EXTRAIT -
--

Le Livre écrit en chacun de nous
Stéphane Mallarmé par
Patrick Laupin (Seghers, 2004)
Dans
un texte poignant de beauté visionnaire, il y a quelque dix
ans, Patrick Laupin écrivait : « Je ne puis me défaire
de cette pensée de la splendeur d’un Livre oublié,
perdu en moi, soit que je l’ai rêvé, soit que
l’écriture en plein jour éveillé m’en
fut à voix haute révélée et qu’il
appartienne désormais à une parole plus profonde en
toute écriture / ainsi chacun porte en lui son propre livre
de mots oubliés et s’emploie selon sa propre histoire,
selon l’énigme que nous sommes tous un peu pour nous-même,
soit à le laisser naître, revivre, parler, soit à le
rendre muet, fermé, illisible désormais en lui » (La
rumeur libre, Ed. Paroles d’Aube, 1993 ; repris dans Poésie.Récit. Ed Comp’Act, 2001). Dans la même période, en conclusion
de ce récit d’ombre et de lumière qu’est
Les visages et les voix, hommage aux mineurs de fond des Cévennes,
il notait « Stéphane Mallarmé, dans son langage,
lui aussi est descendu au fond » (Cadex, 1991 ; réed.
Comp’Act, 2001).
Ainsi, les lecteurs de Patrick Laupin savent
qu’il chemine
depuis longtemps aux cotés de Mallarmé, qu’il
reconnaît en lui celui qui, comme Nietszche, creusa dans la
langue pour y chercher le noyau de notre humanité. Ce Stéphane
Mallarmé par Patrick Laupin, fruit d’une longue fréquentation,
partie émergée d’un travail d’écriture
continu, est là pour nous ouvrir les yeux, écarter
les images toutes faites, « ouvrir la voie d’une lecture
de ce qui est réellement écrit », nous rendre
Mallarmé, non comme élément d’un patrimoine
littéraire ou comme enjeu d’une polémique, mais
comme projet.

--

OBJECTIFS -
• 1. Reproduisez fidèlement la portion de l'extrait qui va de « Ainsi, les lecteurs » jusqu'à « comme projet. ».
• 2. Répondez à ces questions sur l'extrait :
(a) Chez quel éditeur et en quelle année a paru Stéphane Mallarmé par Patrick Laupin ?
(b) À qui Les visages et les voix rend-il hommage ?
(c) Chez quel éditeur et en quelle année La rumeur libre a-t-elle d'abord paru ?
Appuyez-vous uniquement sur l'extrait.

DONNÉES ENREGISTRÉES -
--

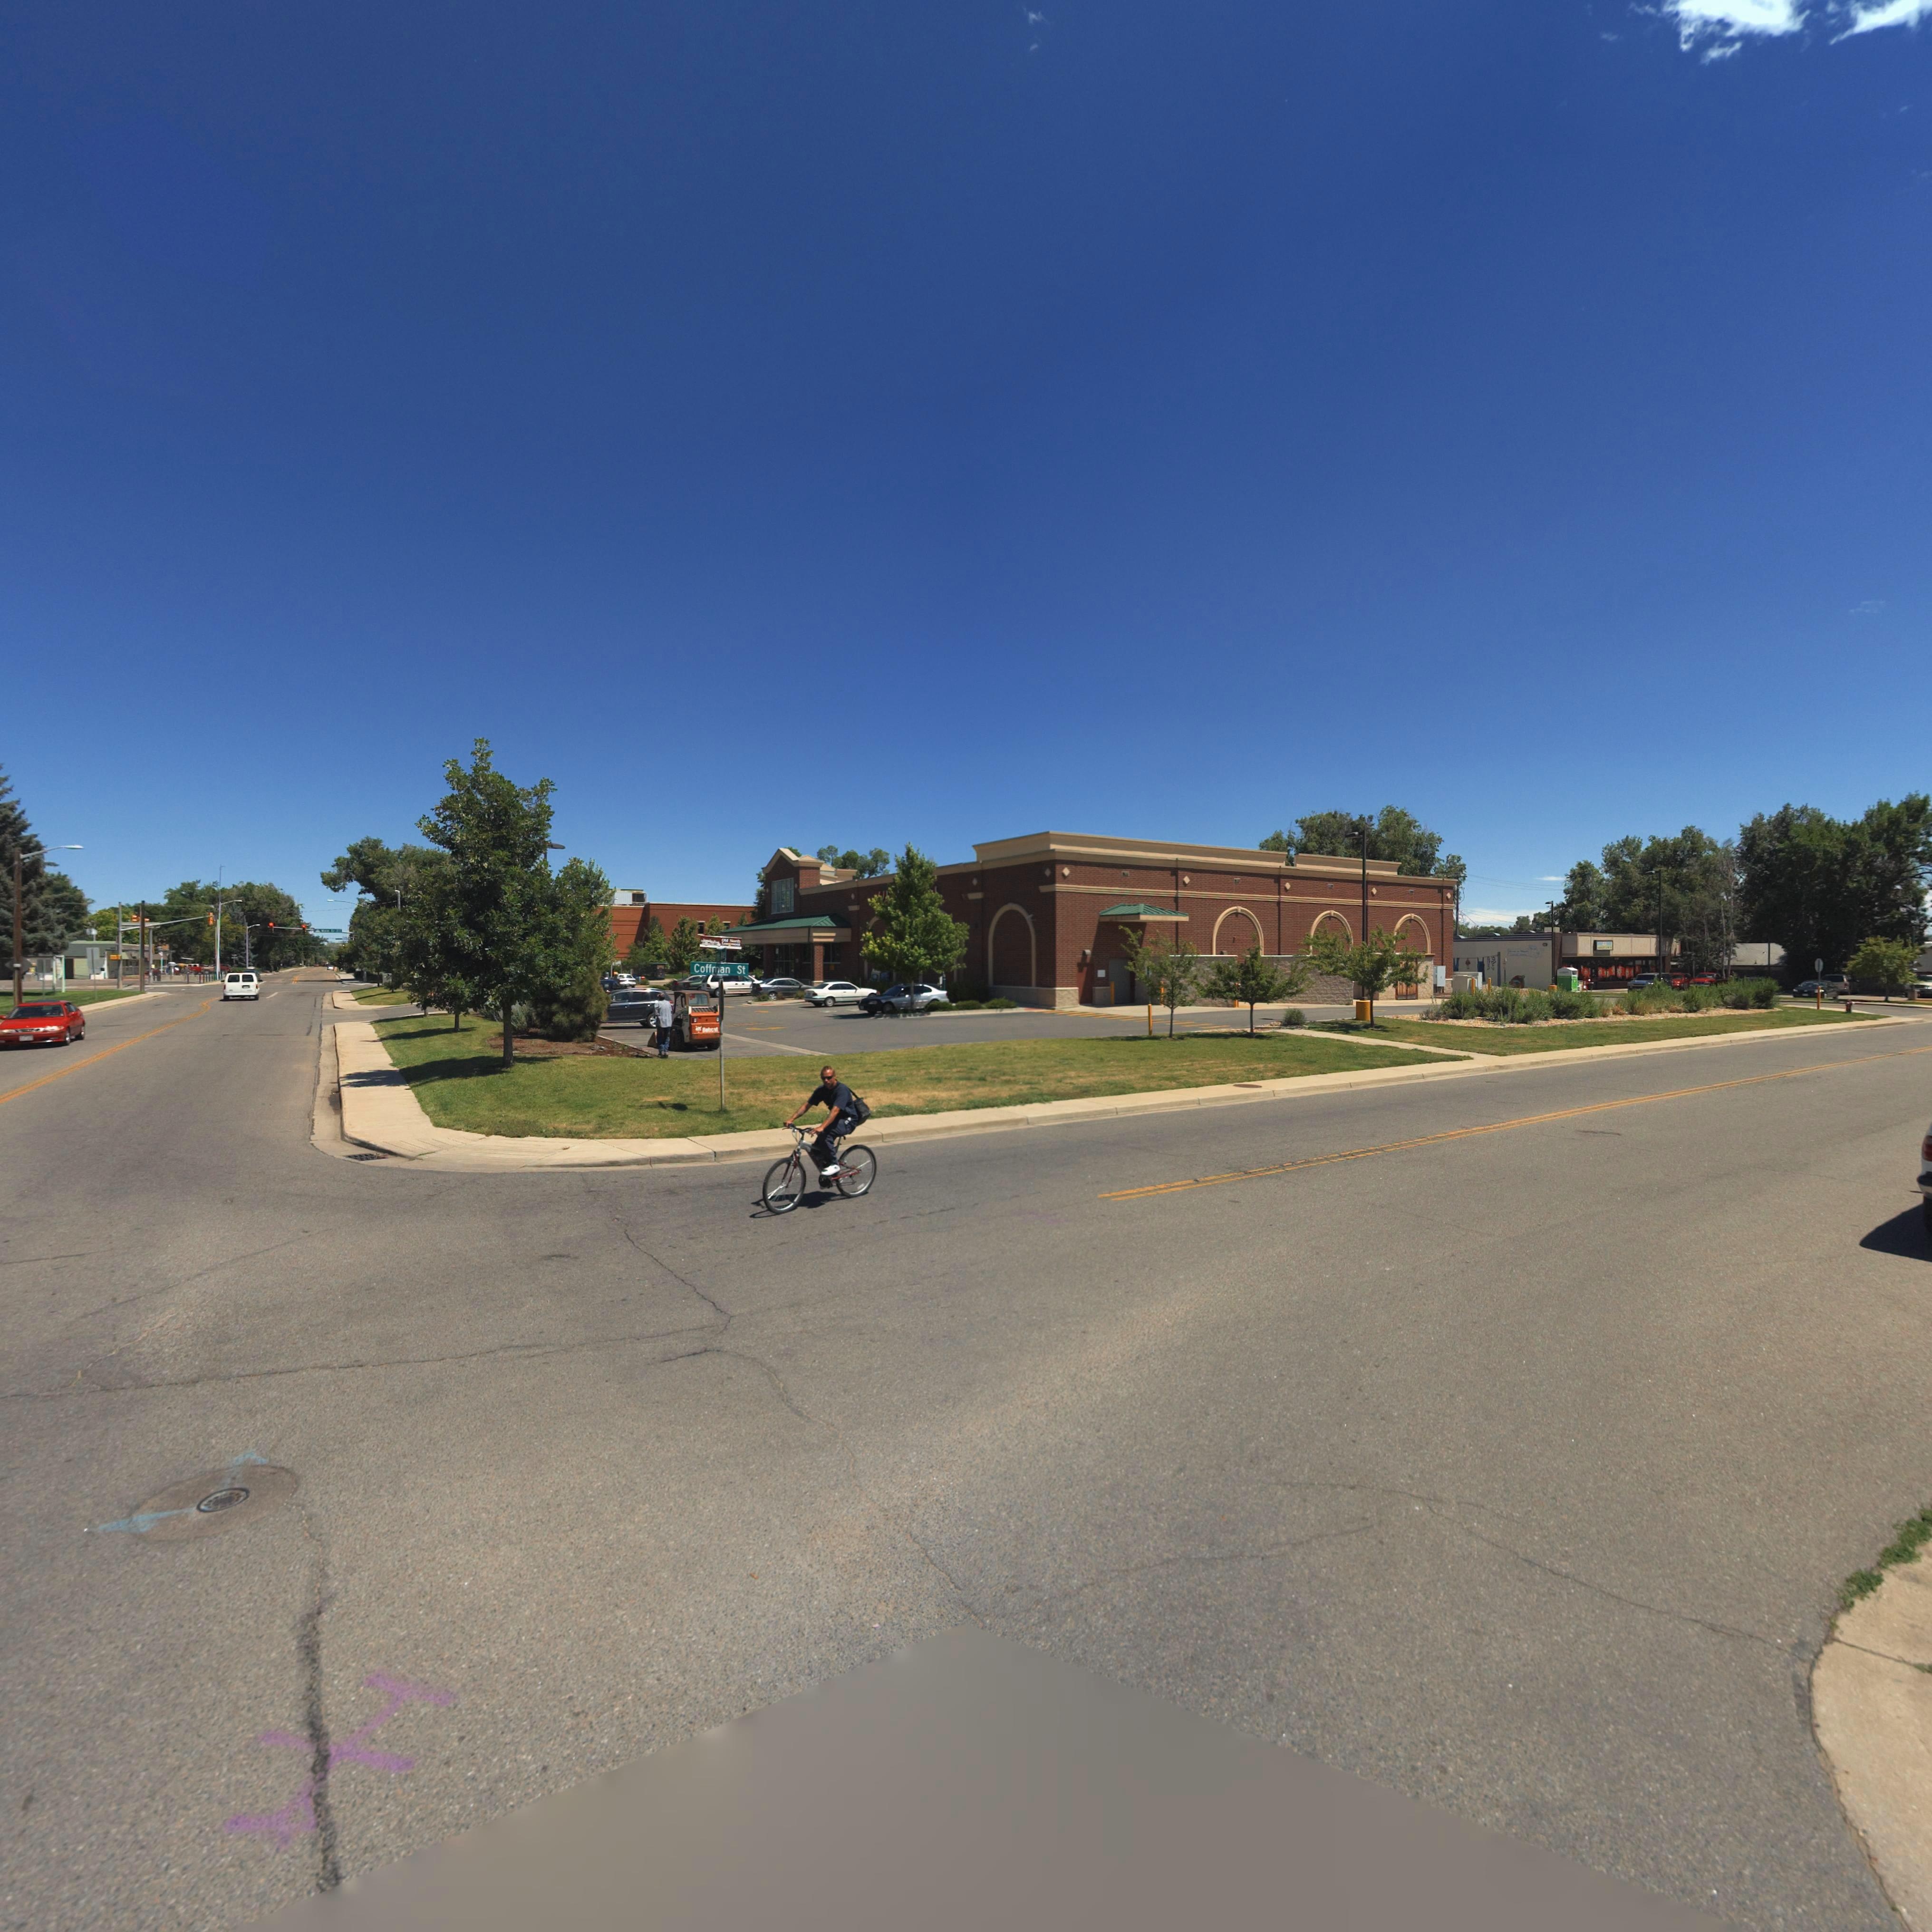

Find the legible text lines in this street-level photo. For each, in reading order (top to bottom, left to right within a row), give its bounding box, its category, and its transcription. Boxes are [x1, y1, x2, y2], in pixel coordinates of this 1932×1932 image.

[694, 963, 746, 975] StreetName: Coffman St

--

CORRIGÉ DES EXERCICES -
• 1.
Ainsi, les lecteurs de Patrick Laupin savent
qu’il chemine
depuis longtemps aux cotés de Mallarmé, qu’il
reconnaît en lui celui qui, comme Nietszche, creusa dans la
langue pour y chercher le noyau de notre humanité. Ce Stéphane
Mallarmé par Patrick Laupin, fruit d’une longue fréquentation,
partie émergée d’un travail d’écriture
continu, est là pour nous ouvrir les yeux, écarter
les images toutes faites, « ouvrir la voie d’une lecture
de ce qui est réellement écrit », nous rendre
Mallarmé, non comme élément d’un patrimoine
littéraire ou comme enjeu d’une polémique, mais
comme projet.

• 2.
(a) Chez Seghers, en 2004.
(b) Aux mineurs de fond des Cévennes.
(c) Aux Éditions Paroles d'Aube, en 1993.